_Task brief_: Pick up the review of the Scapa Flow diving guide after its last sentence and continue it.

_Document text_:
>>>
On Midsummers Day in 1919, a German Admiral ordered the German High Seas Fleet to be scuttled. Seventy-four German ships had been anchored at the Orkney Islands of Scotland. They were sunk to prevent them being divided up amongst the allies. Many of the ships were recovered for salvage, but those remaining submerged have helped make Scapa Flow into one of the most popular dive sites in Europe.

Lawson Wood's book is a comprehensive guide to diving Scapa Flow. The book begins with an introduction to the Orkneys and a history of the German High Seas Fleet. It goes on to cover travelling to, and accomodation, around Scapa. The rest of the book is a guide to the diving

It is a very extensive guide covering 75 wrecks and 9 reefs. Wood gives the history of each wreck and has plenty of photographs of the dives and the ships. He also provides sea-bed scans of the wrecks and detailed descriptions of each dive site. Each site covered features a key points box with a summary of vital information such as location, depth, access and diving experience required.

Many divers assume that you must be extremely experienced to dive Scapa Flow, but the book makes plain that even novice divers can have a fantastic diving holiday there. All of the Motor Torpedo Boats and Blockships are in less than 18 m (60 ft) with many in less than 9 m (30 ft). Lawson Wood rates these as "quite possibly some of the best shallow shipwrecks in the world".
<<<
_Dataset content_:
>>>
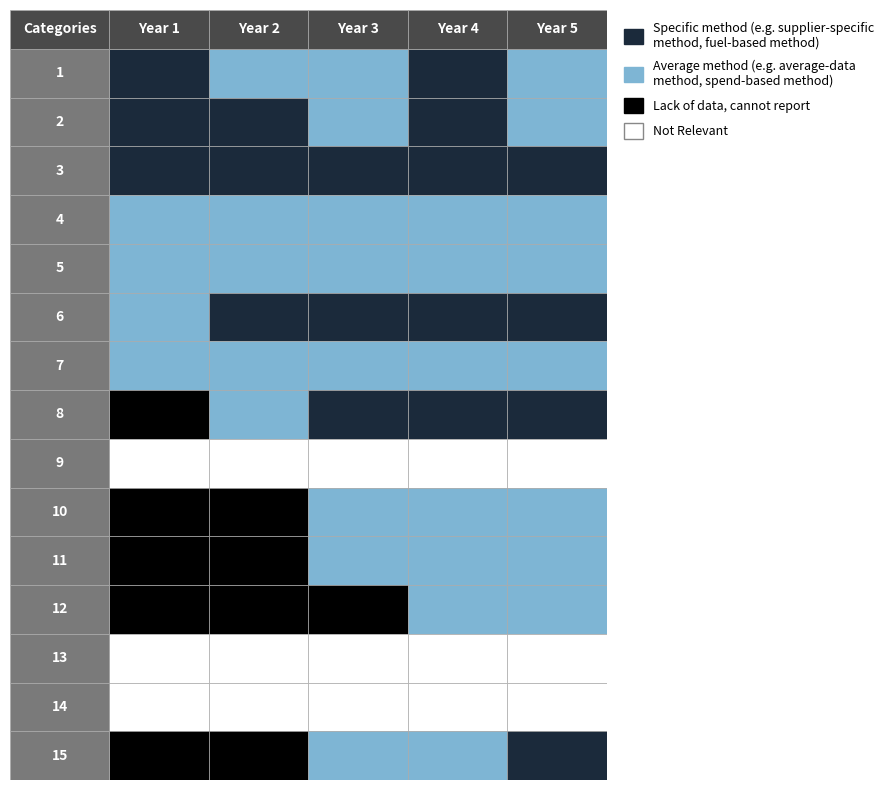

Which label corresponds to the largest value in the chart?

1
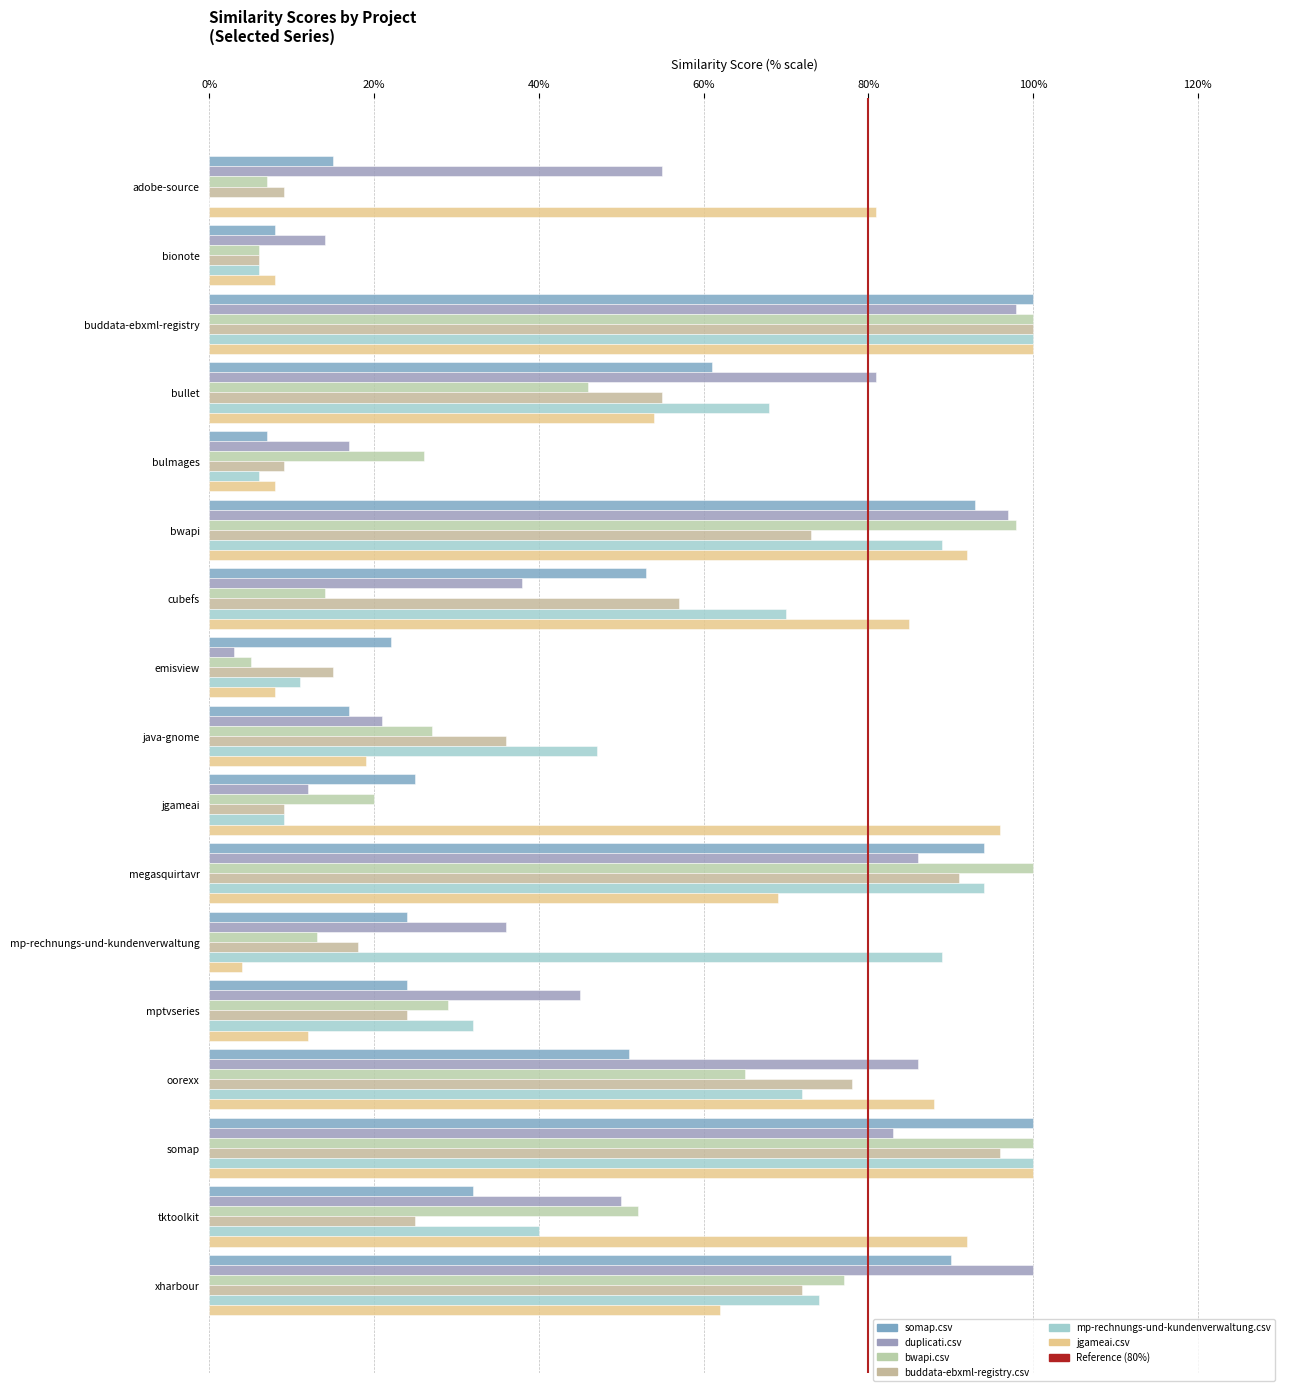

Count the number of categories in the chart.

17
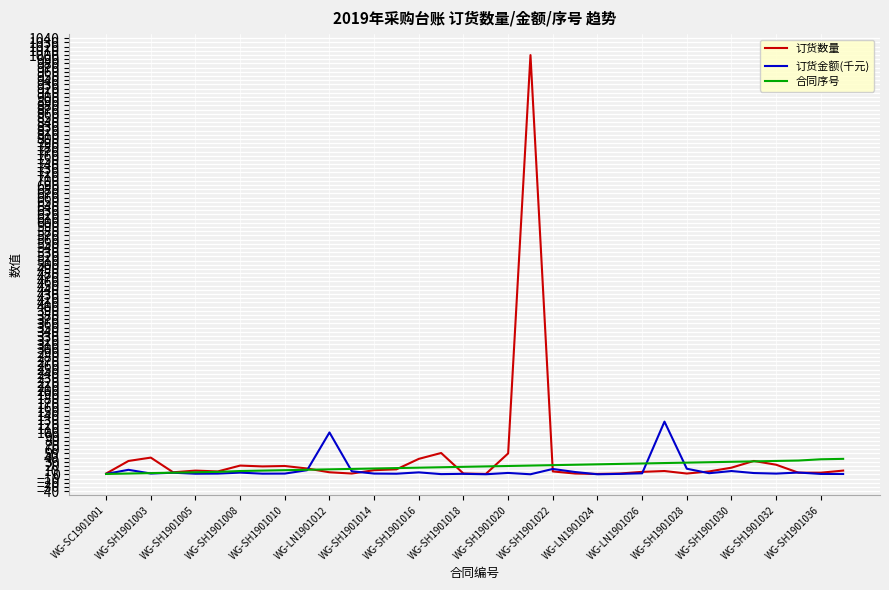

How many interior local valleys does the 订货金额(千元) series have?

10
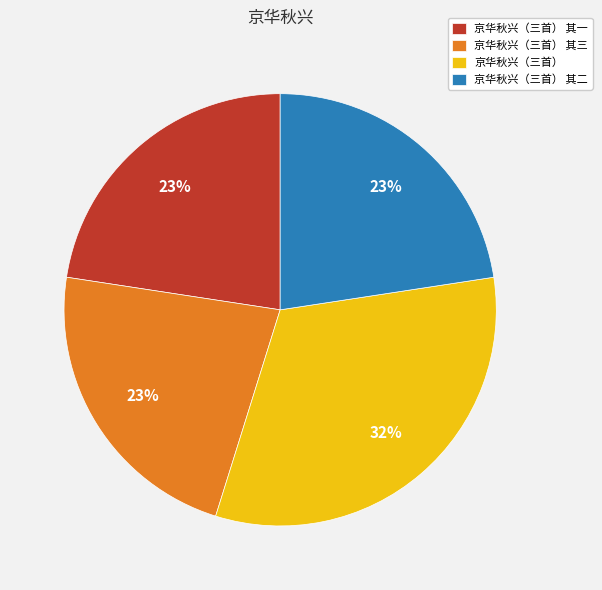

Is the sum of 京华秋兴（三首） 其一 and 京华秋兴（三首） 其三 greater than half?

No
<<<
_Answer to this task_:
If you are considering going to Scapa Flow then this book is a must. I would buy it well in advance to help you prepare for the trip, deciding where to dive and what equipment to take. It is a greate diving guide which is a blend of detailed diving information, wreck history and local information.

About the Author
Lawson Wood has written more than 40 historical and diving guides, including the successful Shipwrecks of the Cayman Islands. He is a founding member of the Marine Conservation Society and founder of the St.Abbs and Eyemouth Voluntary Marine Nature Reserve in Scotland. He made photographic history by becoming a Fellow of the Royal Photographic Society and Fellow of the British Institute of Professional Photographers solely for underwater photography. He is also a Fellow of the Royal Geographical Society.

Review by Andrew Reay-Robinson

The Scapa Flow Dive Guide is available from Aquapress, http://www.aquapress.co.uk; Amazon, http://www.amazon.co.uk/, and all good bookshops.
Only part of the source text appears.